═══ Given passage ═══

With the saxophonist Settles himself on board on this album along with electric guitarist Tim Motzer and standup bassist Eric Wheeler, Stars adopts the fury and passion of mid-60s Coltrane and reconciles it ever so subtly to Carlstedt’s rock side. The explosiveness of the first two tracks in particular do a great job in establishing that what Trane was doing then wasn’t that far removed from what Hendrix was doing a scant couple of years later. Settles and Motzer offer up a unified counterpoint to Wheeler’s roving bass figures for “Dust,” after which Carlstedt launches into an Elvin Jones strong swing as Motzer’s rock guitar attack assets control, like a moment out of Sonny Sharrock’s Ask The Ages. The opening head of “Eggs and Grits” picks up where “Dust” left off and then goes off the abyss in free mode but without losing the melodic idea, which is allowed to mutate and evolve. Carlstedt leads the band into new directions in this four-way improv that simply flutters instead of scatters.

═══

| Work to complete |
1) In the album review, who plays standup bass alongside Settles and Motzer?
2) Continue the album review from its final sentence.

═══ Data extracts ═══

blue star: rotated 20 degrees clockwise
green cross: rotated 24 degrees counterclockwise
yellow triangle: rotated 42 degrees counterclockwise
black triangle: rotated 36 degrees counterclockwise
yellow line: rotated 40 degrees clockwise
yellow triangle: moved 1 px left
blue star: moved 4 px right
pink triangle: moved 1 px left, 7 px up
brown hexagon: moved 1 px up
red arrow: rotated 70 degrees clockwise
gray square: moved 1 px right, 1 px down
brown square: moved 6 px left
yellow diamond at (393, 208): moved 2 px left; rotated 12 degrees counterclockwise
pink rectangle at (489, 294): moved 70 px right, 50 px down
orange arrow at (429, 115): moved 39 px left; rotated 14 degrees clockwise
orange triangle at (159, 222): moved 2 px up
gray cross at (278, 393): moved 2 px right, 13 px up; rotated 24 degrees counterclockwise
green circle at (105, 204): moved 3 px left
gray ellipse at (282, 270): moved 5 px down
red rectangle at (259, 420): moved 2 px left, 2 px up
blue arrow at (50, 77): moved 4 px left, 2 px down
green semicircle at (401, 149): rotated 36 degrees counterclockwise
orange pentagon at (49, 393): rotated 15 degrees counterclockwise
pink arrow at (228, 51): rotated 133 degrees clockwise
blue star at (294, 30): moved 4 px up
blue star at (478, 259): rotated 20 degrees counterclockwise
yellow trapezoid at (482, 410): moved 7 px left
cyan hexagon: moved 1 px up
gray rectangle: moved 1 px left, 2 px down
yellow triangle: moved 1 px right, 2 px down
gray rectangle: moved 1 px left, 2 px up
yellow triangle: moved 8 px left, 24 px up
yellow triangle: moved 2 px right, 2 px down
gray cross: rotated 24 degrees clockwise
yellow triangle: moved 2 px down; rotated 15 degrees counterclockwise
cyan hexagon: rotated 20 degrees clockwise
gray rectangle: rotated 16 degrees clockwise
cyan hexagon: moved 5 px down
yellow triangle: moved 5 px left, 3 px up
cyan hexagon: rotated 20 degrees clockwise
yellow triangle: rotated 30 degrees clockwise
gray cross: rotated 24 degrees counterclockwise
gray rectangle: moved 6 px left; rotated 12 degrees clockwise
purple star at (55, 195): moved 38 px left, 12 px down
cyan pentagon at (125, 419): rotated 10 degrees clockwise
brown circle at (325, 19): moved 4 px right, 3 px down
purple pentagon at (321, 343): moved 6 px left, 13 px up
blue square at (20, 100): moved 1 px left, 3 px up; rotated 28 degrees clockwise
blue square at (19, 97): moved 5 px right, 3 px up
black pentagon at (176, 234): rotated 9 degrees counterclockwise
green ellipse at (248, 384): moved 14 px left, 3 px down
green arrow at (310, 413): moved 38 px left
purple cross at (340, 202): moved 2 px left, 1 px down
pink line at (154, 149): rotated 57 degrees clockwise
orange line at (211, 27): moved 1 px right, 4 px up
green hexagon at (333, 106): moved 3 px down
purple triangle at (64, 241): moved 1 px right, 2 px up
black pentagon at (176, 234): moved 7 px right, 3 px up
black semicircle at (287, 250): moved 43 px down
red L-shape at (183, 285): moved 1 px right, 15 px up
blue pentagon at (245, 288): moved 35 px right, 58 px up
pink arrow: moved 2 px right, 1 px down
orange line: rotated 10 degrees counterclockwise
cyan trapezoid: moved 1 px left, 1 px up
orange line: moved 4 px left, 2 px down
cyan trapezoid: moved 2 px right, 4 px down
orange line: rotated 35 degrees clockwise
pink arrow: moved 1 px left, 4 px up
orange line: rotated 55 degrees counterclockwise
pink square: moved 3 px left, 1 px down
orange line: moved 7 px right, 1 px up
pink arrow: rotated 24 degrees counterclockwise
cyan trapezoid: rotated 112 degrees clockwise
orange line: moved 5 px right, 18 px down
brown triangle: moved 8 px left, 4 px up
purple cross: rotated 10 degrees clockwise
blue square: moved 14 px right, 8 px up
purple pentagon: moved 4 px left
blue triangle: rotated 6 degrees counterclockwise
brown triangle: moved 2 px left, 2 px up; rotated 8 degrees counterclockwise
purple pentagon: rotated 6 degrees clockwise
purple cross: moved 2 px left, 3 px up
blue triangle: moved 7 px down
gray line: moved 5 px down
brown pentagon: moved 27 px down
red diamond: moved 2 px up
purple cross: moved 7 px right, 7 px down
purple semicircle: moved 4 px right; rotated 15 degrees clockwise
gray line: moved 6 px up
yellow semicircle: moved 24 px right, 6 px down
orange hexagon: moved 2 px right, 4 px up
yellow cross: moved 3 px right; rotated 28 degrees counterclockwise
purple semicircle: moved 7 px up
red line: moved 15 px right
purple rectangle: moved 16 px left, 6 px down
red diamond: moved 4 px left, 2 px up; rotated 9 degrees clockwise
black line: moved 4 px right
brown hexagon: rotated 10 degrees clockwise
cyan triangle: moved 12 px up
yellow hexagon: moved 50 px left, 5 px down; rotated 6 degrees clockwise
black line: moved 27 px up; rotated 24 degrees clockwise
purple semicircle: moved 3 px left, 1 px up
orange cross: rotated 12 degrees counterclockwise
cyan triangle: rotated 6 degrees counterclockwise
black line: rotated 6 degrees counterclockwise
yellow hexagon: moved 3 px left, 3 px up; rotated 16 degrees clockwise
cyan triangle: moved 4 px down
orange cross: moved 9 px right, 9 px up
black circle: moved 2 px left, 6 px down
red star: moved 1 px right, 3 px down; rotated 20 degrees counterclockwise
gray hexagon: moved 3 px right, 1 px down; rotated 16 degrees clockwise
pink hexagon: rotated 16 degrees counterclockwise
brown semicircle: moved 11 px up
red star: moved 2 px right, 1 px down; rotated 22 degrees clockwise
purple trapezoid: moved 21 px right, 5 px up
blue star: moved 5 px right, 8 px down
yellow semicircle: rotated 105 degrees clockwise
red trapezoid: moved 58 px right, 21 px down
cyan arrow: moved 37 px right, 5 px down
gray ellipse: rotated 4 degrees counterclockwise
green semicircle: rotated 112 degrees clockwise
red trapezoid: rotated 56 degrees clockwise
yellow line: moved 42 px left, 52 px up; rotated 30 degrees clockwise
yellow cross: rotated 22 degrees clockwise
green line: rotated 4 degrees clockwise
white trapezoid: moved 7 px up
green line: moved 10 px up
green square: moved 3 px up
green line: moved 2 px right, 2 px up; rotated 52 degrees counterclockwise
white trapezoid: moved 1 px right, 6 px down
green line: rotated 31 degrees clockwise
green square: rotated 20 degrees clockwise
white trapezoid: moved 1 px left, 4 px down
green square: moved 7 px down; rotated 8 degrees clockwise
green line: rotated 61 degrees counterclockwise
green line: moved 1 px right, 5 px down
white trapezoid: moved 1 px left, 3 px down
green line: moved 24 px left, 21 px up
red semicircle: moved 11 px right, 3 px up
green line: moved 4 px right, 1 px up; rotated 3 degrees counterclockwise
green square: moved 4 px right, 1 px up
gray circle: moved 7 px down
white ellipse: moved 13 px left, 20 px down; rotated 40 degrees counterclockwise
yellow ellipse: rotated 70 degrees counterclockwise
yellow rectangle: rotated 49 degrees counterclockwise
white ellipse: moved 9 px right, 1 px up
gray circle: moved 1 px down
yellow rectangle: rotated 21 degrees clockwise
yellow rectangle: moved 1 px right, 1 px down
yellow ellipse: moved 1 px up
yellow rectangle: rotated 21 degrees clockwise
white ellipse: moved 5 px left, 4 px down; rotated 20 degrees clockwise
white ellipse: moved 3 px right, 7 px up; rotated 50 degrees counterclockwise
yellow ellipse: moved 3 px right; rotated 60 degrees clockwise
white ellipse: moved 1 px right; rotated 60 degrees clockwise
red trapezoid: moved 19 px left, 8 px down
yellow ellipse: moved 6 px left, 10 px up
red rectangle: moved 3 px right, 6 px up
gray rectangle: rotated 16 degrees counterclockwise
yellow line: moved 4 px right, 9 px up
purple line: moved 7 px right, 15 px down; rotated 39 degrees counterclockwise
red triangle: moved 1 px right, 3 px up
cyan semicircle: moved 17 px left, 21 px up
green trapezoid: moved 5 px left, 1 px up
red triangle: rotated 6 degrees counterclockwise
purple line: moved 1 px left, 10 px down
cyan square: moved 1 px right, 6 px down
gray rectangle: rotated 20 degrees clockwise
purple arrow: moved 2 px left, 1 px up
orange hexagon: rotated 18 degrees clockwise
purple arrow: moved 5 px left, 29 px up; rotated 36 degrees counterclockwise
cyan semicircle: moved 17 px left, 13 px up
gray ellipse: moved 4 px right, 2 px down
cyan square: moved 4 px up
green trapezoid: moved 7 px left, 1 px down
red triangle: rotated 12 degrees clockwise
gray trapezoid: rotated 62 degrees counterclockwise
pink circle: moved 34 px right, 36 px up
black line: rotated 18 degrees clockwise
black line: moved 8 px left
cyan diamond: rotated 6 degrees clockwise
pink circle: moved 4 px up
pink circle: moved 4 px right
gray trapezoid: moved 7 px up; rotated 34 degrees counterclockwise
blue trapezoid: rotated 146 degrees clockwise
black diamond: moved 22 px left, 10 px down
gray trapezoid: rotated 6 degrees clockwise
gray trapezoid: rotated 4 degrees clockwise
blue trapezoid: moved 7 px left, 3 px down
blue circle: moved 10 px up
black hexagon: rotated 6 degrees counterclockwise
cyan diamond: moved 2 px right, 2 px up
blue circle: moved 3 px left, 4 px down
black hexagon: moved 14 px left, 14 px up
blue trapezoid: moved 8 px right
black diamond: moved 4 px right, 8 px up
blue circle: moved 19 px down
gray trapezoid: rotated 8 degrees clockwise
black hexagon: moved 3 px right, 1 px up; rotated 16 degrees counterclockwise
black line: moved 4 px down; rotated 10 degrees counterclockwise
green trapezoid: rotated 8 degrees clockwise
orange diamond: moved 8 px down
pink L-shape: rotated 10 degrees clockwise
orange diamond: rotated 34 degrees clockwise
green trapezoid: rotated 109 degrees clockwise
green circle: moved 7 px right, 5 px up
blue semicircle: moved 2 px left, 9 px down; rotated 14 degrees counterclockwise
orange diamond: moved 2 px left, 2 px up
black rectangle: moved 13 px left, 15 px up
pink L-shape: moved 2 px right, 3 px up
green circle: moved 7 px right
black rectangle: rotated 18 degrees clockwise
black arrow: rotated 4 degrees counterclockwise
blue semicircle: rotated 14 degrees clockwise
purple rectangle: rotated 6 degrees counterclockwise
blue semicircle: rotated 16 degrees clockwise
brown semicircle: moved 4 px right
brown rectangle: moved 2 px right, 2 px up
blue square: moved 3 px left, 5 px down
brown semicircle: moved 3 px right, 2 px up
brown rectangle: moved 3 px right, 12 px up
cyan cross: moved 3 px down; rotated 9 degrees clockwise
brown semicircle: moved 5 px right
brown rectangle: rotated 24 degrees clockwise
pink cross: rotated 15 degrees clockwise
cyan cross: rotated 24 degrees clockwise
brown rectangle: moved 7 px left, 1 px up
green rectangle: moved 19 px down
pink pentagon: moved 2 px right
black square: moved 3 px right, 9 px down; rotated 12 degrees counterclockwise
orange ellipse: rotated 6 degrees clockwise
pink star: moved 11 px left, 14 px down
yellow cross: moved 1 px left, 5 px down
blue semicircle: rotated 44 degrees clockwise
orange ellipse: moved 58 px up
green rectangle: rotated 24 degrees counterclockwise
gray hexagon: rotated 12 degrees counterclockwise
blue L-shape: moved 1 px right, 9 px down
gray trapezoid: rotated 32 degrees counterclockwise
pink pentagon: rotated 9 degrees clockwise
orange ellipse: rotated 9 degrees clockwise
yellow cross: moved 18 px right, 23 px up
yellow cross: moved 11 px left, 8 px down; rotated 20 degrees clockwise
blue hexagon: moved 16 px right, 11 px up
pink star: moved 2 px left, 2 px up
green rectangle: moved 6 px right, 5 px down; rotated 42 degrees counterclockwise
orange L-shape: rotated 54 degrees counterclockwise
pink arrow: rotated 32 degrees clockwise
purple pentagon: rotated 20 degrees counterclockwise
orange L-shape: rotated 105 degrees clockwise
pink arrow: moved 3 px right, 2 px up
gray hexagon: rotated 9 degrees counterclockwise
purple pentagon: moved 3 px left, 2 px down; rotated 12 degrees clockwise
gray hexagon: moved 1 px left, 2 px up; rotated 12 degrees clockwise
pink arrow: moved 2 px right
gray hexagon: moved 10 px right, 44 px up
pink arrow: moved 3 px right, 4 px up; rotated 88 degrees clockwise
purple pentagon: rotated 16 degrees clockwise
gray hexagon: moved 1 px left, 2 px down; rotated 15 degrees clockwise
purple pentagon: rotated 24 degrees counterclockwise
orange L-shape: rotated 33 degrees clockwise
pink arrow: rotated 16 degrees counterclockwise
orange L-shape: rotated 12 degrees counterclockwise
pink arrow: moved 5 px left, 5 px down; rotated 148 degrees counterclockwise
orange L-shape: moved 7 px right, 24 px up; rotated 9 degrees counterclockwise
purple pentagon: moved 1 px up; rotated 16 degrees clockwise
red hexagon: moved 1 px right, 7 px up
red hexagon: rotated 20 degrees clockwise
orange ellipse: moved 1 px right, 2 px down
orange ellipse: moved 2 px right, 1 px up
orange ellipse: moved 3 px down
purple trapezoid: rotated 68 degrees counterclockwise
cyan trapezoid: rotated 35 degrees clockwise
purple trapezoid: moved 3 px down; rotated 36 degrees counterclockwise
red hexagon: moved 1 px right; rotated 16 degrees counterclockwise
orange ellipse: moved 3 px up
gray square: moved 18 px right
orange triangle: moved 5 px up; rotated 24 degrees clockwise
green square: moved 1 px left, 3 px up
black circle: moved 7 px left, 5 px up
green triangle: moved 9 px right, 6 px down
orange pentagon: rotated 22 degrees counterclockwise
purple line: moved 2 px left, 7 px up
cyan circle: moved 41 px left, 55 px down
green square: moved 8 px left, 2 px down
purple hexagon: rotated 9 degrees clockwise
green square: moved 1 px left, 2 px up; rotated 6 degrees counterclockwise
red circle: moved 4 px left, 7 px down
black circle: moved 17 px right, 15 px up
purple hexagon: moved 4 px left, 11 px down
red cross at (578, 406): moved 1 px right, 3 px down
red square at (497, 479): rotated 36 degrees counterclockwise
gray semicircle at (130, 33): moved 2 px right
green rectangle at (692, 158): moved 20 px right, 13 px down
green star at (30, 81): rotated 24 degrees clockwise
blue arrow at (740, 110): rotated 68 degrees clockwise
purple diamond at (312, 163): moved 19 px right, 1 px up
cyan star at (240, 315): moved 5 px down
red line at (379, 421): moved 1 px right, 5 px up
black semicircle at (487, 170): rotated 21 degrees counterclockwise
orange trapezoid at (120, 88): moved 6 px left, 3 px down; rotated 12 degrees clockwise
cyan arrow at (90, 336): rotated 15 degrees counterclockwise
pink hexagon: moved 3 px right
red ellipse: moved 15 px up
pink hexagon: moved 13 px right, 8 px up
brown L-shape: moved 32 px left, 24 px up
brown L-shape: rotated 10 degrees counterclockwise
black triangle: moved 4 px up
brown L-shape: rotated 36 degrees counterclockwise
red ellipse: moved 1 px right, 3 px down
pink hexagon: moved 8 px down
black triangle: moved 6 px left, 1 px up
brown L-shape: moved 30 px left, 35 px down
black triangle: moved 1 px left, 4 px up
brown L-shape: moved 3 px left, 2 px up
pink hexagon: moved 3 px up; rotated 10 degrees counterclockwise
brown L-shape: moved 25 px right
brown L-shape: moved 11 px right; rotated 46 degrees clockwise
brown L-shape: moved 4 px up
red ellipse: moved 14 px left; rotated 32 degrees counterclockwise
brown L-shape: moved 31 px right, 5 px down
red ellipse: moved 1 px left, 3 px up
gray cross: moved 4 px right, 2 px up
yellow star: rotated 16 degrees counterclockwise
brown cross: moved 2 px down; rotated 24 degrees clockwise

═══

| Answers by task |
1) Eric Wheeler plays standup bass.

2)
More echoes of late-period Coltrane can be found in the Interstellar Space-like sax-drums combustion “Open Road,” where Settles goes down a melodic path and Carlstedt’s unrestraint eventually entices the saxophonist to increase his. Conversely, Settles sits out of “The Photographer,” a rock ballad, dominated by Motzer’s slightly fuzzy soul tones.

Carlstedt’s palette for this album extends well beyond just a couple of influences, however, highlighted by a couple of interesting one-on-one’s between the drummer and guitarist. Motzer plays exotic, African folk instruments (or, so it sounds) on the peaceful “Refracting” over Carlstedt’s calypso beat. Ghostly shadings set “Four Point Two” in motion as Carlstedt’s brushes gently agitate from behind Motzer’s astral vibe.

Across these seven performances, the highly intuitive and forceful nature of Jeremy Carlstedt shines through to lend cohesion and makes Stars Are Far a gripping excursion that tests the limits of rock-jazz.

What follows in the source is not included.